What you are asked to do:
If a line in the listing carries the word "film", return a copy of that line.

Records shown:
== == ==

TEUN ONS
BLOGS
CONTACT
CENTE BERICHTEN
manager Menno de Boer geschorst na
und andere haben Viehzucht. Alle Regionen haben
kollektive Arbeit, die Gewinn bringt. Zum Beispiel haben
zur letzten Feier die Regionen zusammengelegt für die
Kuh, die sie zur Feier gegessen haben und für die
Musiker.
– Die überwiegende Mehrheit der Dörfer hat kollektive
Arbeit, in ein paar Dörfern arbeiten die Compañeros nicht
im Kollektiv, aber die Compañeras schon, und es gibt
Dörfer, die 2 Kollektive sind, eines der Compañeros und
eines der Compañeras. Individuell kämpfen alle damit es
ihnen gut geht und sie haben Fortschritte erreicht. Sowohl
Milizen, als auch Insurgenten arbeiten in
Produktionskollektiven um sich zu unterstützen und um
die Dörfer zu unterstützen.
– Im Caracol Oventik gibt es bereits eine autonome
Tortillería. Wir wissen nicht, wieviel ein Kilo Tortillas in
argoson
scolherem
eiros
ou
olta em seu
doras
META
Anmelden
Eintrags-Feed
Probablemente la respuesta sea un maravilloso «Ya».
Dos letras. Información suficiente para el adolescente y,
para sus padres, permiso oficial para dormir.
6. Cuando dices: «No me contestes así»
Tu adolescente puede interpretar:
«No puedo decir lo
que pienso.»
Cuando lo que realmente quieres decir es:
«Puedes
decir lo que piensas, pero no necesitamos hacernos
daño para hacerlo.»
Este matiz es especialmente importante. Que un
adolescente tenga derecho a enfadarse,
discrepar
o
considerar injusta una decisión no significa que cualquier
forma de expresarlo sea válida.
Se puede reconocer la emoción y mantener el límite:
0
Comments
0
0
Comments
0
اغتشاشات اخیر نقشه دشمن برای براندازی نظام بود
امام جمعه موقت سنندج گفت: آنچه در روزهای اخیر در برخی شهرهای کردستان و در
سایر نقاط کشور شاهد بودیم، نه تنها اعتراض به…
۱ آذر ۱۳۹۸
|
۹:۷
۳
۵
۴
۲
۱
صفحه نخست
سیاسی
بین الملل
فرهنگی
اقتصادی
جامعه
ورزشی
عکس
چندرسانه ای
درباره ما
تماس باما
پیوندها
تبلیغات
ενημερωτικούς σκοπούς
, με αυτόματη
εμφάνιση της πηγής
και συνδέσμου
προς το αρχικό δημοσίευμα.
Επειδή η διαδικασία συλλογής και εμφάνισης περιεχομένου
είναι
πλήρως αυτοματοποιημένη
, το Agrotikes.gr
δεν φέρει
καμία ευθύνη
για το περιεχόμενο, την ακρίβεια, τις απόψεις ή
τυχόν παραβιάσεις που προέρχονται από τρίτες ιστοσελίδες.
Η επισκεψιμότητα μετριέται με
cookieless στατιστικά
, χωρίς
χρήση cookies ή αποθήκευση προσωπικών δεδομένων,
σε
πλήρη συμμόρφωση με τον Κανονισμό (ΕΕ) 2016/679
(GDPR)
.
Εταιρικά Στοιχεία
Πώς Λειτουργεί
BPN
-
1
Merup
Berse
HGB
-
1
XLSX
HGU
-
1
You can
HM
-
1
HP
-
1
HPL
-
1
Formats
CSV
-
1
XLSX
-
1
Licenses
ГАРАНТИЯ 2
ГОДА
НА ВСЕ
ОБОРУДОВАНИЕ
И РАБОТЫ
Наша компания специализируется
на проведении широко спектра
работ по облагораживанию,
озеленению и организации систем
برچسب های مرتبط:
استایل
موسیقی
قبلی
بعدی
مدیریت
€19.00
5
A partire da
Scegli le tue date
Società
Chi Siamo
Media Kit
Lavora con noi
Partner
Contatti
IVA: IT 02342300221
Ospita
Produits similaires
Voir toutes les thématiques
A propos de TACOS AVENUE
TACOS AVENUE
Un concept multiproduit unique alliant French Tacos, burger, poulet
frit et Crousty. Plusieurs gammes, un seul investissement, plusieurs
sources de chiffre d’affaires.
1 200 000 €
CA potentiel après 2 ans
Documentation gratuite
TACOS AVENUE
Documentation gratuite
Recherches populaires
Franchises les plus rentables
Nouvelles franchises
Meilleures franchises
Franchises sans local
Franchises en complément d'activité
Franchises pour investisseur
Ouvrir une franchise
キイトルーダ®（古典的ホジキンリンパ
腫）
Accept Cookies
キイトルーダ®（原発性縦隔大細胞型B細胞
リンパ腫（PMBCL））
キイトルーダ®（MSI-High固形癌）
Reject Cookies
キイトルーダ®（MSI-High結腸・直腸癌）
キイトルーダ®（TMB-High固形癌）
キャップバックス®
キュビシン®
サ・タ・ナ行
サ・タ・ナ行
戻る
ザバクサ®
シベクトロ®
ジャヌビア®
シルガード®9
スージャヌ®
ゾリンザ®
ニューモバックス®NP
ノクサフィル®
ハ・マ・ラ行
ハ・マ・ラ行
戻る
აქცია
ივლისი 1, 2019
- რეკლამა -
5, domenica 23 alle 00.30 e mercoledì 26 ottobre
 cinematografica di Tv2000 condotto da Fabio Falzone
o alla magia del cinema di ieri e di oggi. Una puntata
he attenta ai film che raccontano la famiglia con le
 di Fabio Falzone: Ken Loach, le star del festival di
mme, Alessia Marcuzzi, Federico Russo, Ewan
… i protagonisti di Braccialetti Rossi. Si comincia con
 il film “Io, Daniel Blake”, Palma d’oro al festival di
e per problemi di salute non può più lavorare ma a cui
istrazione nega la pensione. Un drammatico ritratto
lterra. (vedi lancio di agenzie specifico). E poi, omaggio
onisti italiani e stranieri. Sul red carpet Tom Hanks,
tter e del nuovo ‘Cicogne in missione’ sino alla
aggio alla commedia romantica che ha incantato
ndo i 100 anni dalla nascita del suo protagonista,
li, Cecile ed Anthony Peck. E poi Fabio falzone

== == ==

Written response:
he attenta ai film che raccontano la famiglia con le
 il film “Io, Daniel Blake”, Palma d’oro al festival di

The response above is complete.